Passage -
────────────────────

We were please to welcome Tony back following a bout with cancer and sorry to hear about Phyllis recent loss of her mother.
 
                       
 
Guest Speaker:  Justine MacDonald who hails from Alberta and is a wonderful Photographer working at Kingstec. Justine has had two opportunities to visit Vimy Ridge and shared her experience from the most recent trip to France and the impact on Canadian history.
 
 
 
The Canadian National Vimy Memorial is a war memorial site in France dedicated to the memory of Canadian Expeditionary Force members killed during the First World War. It also serves as the place of commemoration for Canadian soldiers of the First World War killed or presumed dead in France who have no known grave. The monument is the centrepiece of a 100-hectare (250-acre) preserved battlefield park that encompasses a portion of the ground over which the Canadian Corps made their assault during the initial Battle of Vimy Ridge offensive of the Battle of Arras.

────────────────────

Dataset -

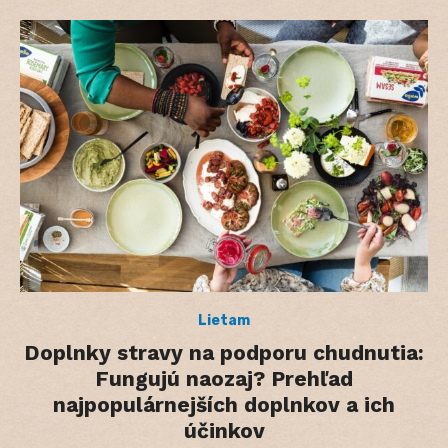
Lietam
Doplnky stravy na podporu chudnutia:
Fungujú naozaj? Prehľad
najpopulárnejších doplnkov a ich
účinkov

────────────────────

Activity 1 -
List every person named in the passage.
Activity 2 -
According to the passage, what qualified Justine MacDonald to speak about Vimy Ridge? Answer in one or two sentences.
Activity 3 -
Continue the passage on the Canadian National Vimy Memorial from its final sentence.

Exercise response 1 -
Tony, Phyllis, Justine MacDonald

Exercise response 2 -
She had twice had the opportunity to visit Vimy Ridge. She shared her experience from her most recent trip to France and its impact on Canadian history.

Exercise response 3 -
The Battle of Vimy Ridge was the first occasion on which all four divisions of the Canadian Expeditionary Force participated in a battle as a cohesive formation, and it became a Canadian national symbol of achievement and sacrifice. This battle is Canada’s most celebrated military victory - an often mythologized symbol of the birth of Canadian national pride and awareness.
 
Vimy Ridge is an unusually prominent, nine-kilometre-long escarpment rising amid the open countryside north of the town of Arras. To the north and east of the ridge are the Douai plain and the important coal mining city of Lens – in 1917 both were occupied by Germany. To the west and south were the British lines and unoccupied France. German forces had been entrenched on the heights of the ridge since nearly the beginning of the war in 1914, despite several attempts to dislodge them. More than 100,000 French soldiers had been killed and wounded in previous efforts to recapture the ridge.  
    
France ceded to Canada perpetual use of a portion of land on Vimy Ridge on the understanding that Canada use the land to establish a battlefield park and memorial. Wartime tunnels, trenches, craters, and unexploded munitions still honeycomb the grounds of the site, which remains largely closed off for reasons of public safety. Along with preserved trench lines, several other memorials and cemeteries are contained within the park.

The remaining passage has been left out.